### Questions on the material
[1] Check each statement against the book review. For each, answer yes or no and quote the deciding words. (a) The reviewer found the romance between Sonny and Cirrus compelling. (b) The reviewer read Frankly in Love before this book. (c) Gunner is the school bully.
[2] According to the book review, who are Sonny's two best friends?
[3] Output a passage of the book review word for word. Begin at the words "I was really" and stop after "his tough exterior.".

### Page extract
--------------------
I received an ARC of this book for free from the publisher (Penguin Teen). Since I received an ARC, my quotes from the book are tentative.

I had previously read Yoon’s other novel, Frankly In Love, and loved it, so I knew I had to pick this one up.

It should first be said that this book is different than Frankly in Love. This book is less serious and more light hearted, so don’t go into this book expecting it to be just like Frankly in Love. 

I thought this book was so fun. I found the whole “fake being in a band to impress a girl” premise to be well executed. I loved seeing how it all came together. 

As for the actual romance, it was not the most exciting thing. I didn’t find Sonny and Cirrus’s relationship to be all that interesting or compelling. I just didn’t see the chemistry. In terms of relationships and dynamics, the book really shined in regards to Sonny and his brother. I loved seeing them reconnect. I also liked the friendship dynamic between Sonny and his two best friends, Milo and Jamal. 

I was really glad that Gunner, the school bully, was so much more than that. Oftentimes YA authors just use bullies as an adversarial cliche, but in this book we discovered that there was more lurking under his tough exterior. 

Lastly, I just love Yoon’s writing style. It flows so well and is highly entertaining. He is also so good at making big points in very subtle ways. For example, there is a short mention of the racist background of the national anthem. He writes, “ the crowd groaned along with its hoary antiquated lyrics, as always omitting the third stanza threatening murder for free former slaves” (pg 107). It was a brief nod, but I liked how it brought attention to it. 

Overall, I enjoyed this book and am looking forward to reading what he writes next!
--------------------
### Information
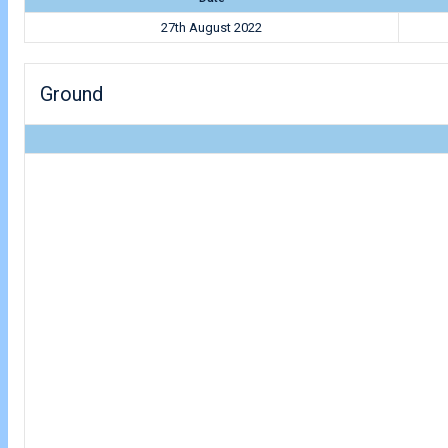
27th August 2022
Ground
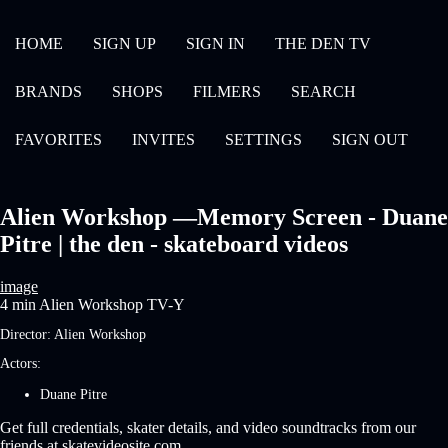
HOME
SIGN UP
SIGN IN
THE DEN TV
BRANDS
SHOPS
FILMERS
SEARCH
FAVORITES
INVITES
SETTINGS
SIGN OUT
Alien Workshop —Memory Screen - Duane
Pitre | the den - skateboard videos
image
4 min
Alien Workshop
TV-Y
Director:
Alien Workshop
Actors:
Duane Pitre
Get full credentials, skater details, and video soundtracks from our
friends at skatevideosite.com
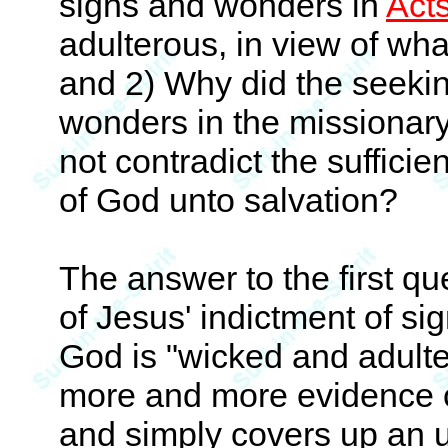
signs and wonders in
Act
adulterous, in view of wh
and 2) Why did the seeki
wonders in the missionary e
not contradict the suffici
of God unto salvation?
The answer to the first q
of Jesus' indictment of s
God is "wicked and adult
more and more evidence c
and simply covers up an u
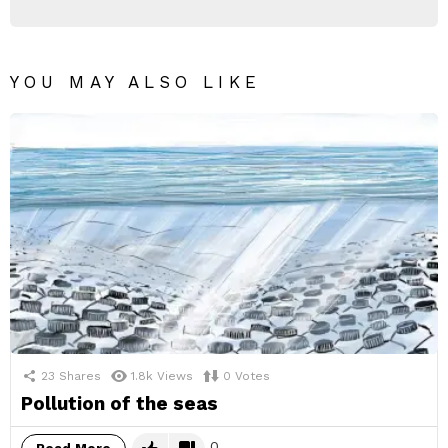
YOU MAY ALSO LIKE
23
Shares
1.8k
Views
0
Votes
Pollution of the seas
0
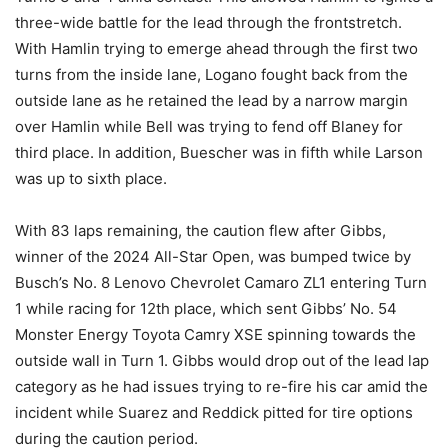
three-wide battle for the lead through the frontstretch.
With Hamlin trying to emerge ahead through the first two
turns from the inside lane, Logano fought back from the
outside lane as he retained the lead by a narrow margin
over Hamlin while Bell was trying to fend off Blaney for
third place. In addition, Buescher was in fifth while Larson
was up to sixth place.
With 83 laps remaining, the caution flew after Gibbs,
winner of the 2024 All-Star Open, was bumped twice by
Busch’s No. 8 Lenovo Chevrolet Camaro ZL1 entering Turn
1 while racing for 12th place, which sent Gibbs’ No. 54
Monster Energy Toyota Camry XSE spinning towards the
outside wall in Turn 1. Gibbs would drop out of the lead lap
category as he had issues trying to re-fire his car amid the
incident while Suarez and Reddick pitted for tire options
during the caution period.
--------------------
### Per-task outputs
[1]
(a) No: "I didn’t find Sonny and Cirrus’s relationship to be all that interesting or compelling."
(b) Yes: "I had previously read Yoon’s other novel, Frankly In Love, and loved it"
(c) Yes: "Gunner, the school bully, was so much more than that."

[2] Milo and Jamal.

[3]
I was really glad that Gunner, the school bully, was so much more than that. Oftentimes YA authors just use bullies as an adversarial cliche, but in this book we discovered that there was more lurking under his tough exterior.